As a nominee, it’s divisiveness distilled. Provocative design, relentless mood, and a thesis that winks at you from a cracked mirror. Whether profound or performative depends on your tolerance for fumes.
18. Les Misérables (2012)

Live singing promised raw immediacy; sometimes it just delivered raw. The camera nuzzles faces while notes wander like tourists in Paris. Emotion is undeniable, yet pitch can be a fickle travel companion.
Scale impresses: barricades, banners, starving masses in damp chorus lines. Still, the direction mistakes proximity for power, turning arias into close-up marathons. When performers struggle, the film magnifies every wobble.
As a nominee, it’s a lavish gamble with mixed returns. The highs soar, the lows scrape, and the result is a bruised spectacle. You may leave humming, but also wincing.
19. Extremely Loud & Incredibly Close (2011)

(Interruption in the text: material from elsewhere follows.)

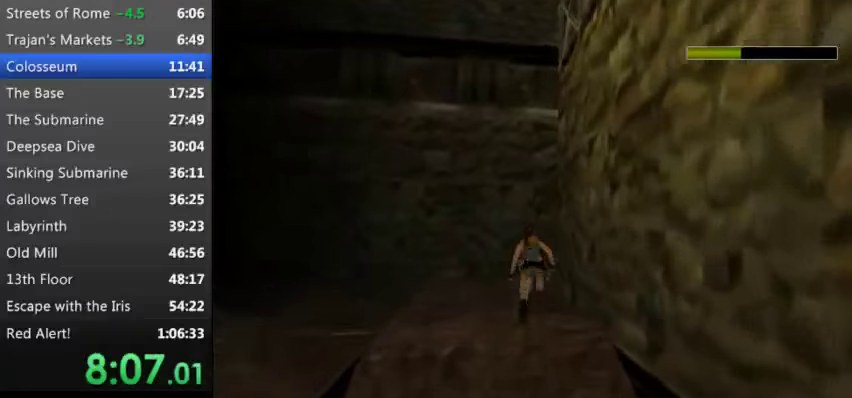
{"keys": ["right", "up"], "events": []}
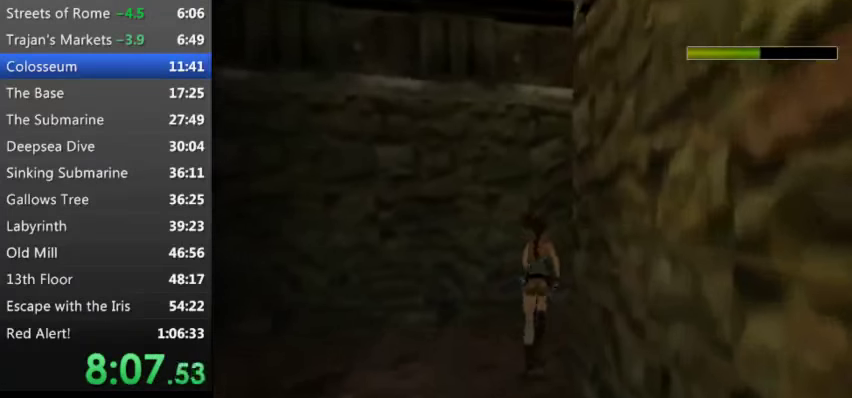
{"keys": ["t", "up"], "events": [[433, "t", "down"], [500, "right", "up"]]}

Grief deserves tenderness, not narrative arm-twisting. This story reaches for catharsis with hands that won’t stop squeezing. A precocious protagonist narrates trauma like a puzzle toy, and the pieces feel engineered to snap tears loose.
Performances try to ground the sentiment, yet the structure keeps nudging your ribs. Suspense elements mingle uneasily with tragedy, creating tonal whiplash. Many viewers recoiled at the emotional calculus.
As a nominee, it exemplifies “important” cinema that confuses volume for virtue. The subject matters deeply; the treatment, less so. Mawkishness lingers long after the final clue clicks.
20. The Godfather Part III (1990)

A legendary saga limps to the finish line, dragging ghosts of greatness. The alchemy that made the first two films sing dilutes into reheated motifs. Choices that might have worked in another movie clang against this lineage.
Plot threads tangle with business intrigue and confessionals, but momentum sputters. Performances collide with uneven casting and a script that can’t find the old rhythm. Nostalgia keeps the lights on; inspiration doesn’t pay the bill.
As a nominee, it feels like brand equity doing heavy lifting. There are glimmers—an operatic finale, mournful themes—but the shadow of its predecessors swallows them. The name opens doors; the film struggles to step through.